# [PROBLEM DESCRIPTION]
Set every entry down again, unchanged, picture-free.

# [SOURCE DATA]
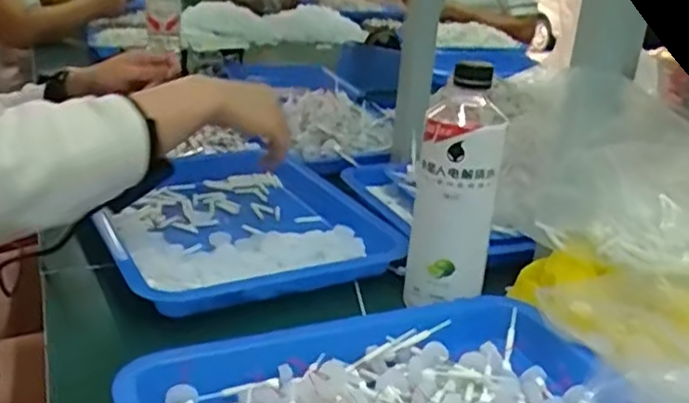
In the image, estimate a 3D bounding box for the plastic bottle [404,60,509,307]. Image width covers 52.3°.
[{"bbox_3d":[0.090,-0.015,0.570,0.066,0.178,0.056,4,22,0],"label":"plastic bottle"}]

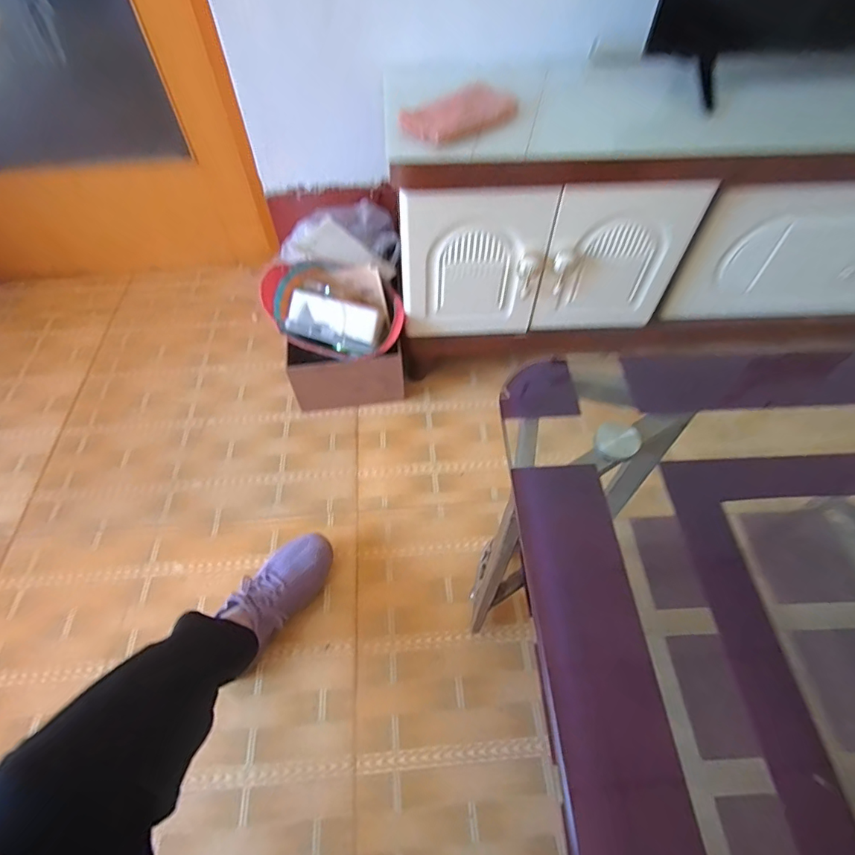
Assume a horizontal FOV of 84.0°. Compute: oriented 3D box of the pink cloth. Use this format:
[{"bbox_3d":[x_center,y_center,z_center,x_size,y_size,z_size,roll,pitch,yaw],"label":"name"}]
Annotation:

# [WRITTEN SOLUTION]
In the image, estimate a 3D bounding box for the plastic bottle [404,60,509,307]. Image width covers 52.3°.
[{"bbox_3d":[0.090,-0.015,0.570,0.066,0.178,0.056,4,22,0],"label":"plastic bottle"}]

Assume a horizontal FOV of 84.0°. Compute: oriented 3D box of the pink cloth. Use this format:
[{"bbox_3d":[x_center,y_center,z_center,x_size,y_size,z_size,roll,pitch,yaw],"label":"name"}]
Annotation:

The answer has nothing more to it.